(EXERCISE INSTRUCTIONS):
Print every record exactly, but leave out the pictures.

(Page images and extracted text)
Segment Open
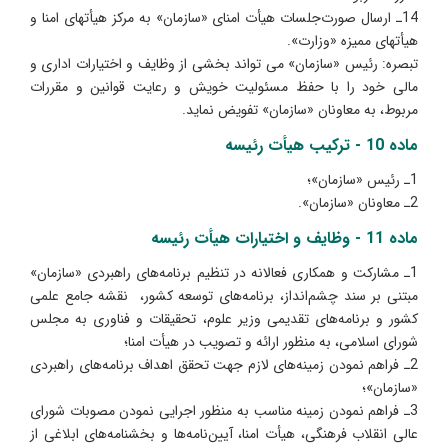
14ـ ارسال صورت‌جلسات هیأت امنای «سازمان» به مرکز هیأتهای امنا و
هیأتهای ممیزه «وزارت».
تبصره: رئیس «سازمان» می تواند بخشی از وظایف و اختیارات اداری و
مالی خود را با حفظ مسئولیت خویش و رعایت قوانین و مقررات
مربوط، به معاونان «سازمان» تفویض نماید.
ماده 10 - ترکیب هیأت رئیسه
1ـ رئیس «سازمان»؛
2ـ معاونان «سازمان».
ماده 11 - وظایف و اختیارات هیأت رئیسه
1ـ مشارکت و همکاری فعالانه در تنظیم برنامه‌های راهبردی «سازمان»
مبتنی بر سند چشم‌انداز، برنامه‌های توسعه کشور، نقشه جامع علمی
کشور و برنامه‌های تقدیمی وزیر علوم، تحقیقات و فناوری به مجلس
شورای اسلامی، به منظور ارائه و تصویب در هیأت امنا؛
2ـ فراهم نمودن زمینه‌های لازم جهت تحقق اهداف برنامه‌های راهبردی
«سازمان»؛
3ـ فراهم نمودن زمینه مناسب به منظور اجرایی نمودن مصوبات شورای
عالی انقلاب فرهنگی، هیأت امنا، آیین‌نامه‌ها و بخشنامه‌های ابلاغی از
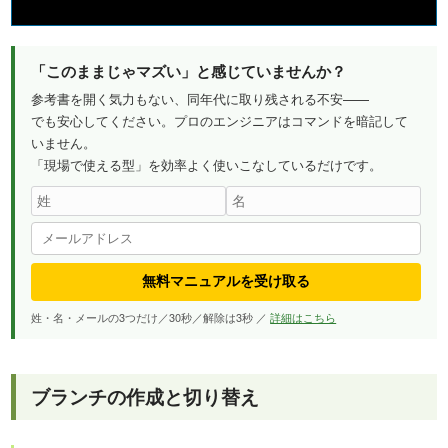
「このままじゃマズい」と感じていませんか？
参考書を開く気力もない、同年代に取り残される不安——
でも安心してください。プロのエンジニアはコマンドを暗記して
いません。
「現場で使える型」を効率よく使いこなしているだけです。
無料マニュアルを受け取る
姓・名・メールの3つだけ／30秒／解除は3秒 ／
詳細はこちら
ブランチの作成と切り替え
Segment Closed
(SOLUTION TO THIS TASK):
14ـ ارسال صورت‌جلسات هیأت امنای «سازمان» به مرکز هیأتهای امنا و
هیأتهای ممیزه «وزارت».
تبصره: رئیس «سازمان» می تواند بخشی از وظایف و اختیارات اداری و
مالی خود را با حفظ مسئولیت خویش و رعایت قوانین و مقررات
مربوط، به معاونان «سازمان» تفویض نماید.
ماده 10 - ترکیب هیأت رئیسه
1ـ رئیس «سازمان»؛
2ـ معاونان «سازمان».
ماده 11 - وظایف و اختیارات هیأت رئیسه
1ـ مشارکت و همکاری فعالانه در تنظیم برنامه‌های راهبردی «سازمان»
مبتنی بر سند چشم‌انداز، برنامه‌های توسعه کشور، نقشه جامع علمی
کشور و برنامه‌های تقدیمی وزیر علوم، تحقیقات و فناوری به مجلس
شورای اسلامی، به منظور ارائه و تصویب در هیأت امنا؛
2ـ فراهم نمودن زمینه‌های لازم جهت تحقق اهداف برنامه‌های راهبردی
«سازمان»؛
3ـ فراهم نمودن زمینه مناسب به منظور اجرایی نمودن مصوبات شورای
عالی انقلاب فرهنگی، هیأت امنا، آیین‌نامه‌ها و بخشنامه‌های ابلاغی از
「このままじゃマズい」と感じていませんか？
参考書を開く気力もない、同年代に取り残される不安——
でも安心してください。プロのエンジニアはコマンドを暗記して
いません。
「現場で使える型」を効率よく使いこなしているだけです。
無料マニュアルを受け取る
姓・名・メールの3つだけ／30秒／解除は3秒 ／
詳細はこちら
ブランチの作成と切り替え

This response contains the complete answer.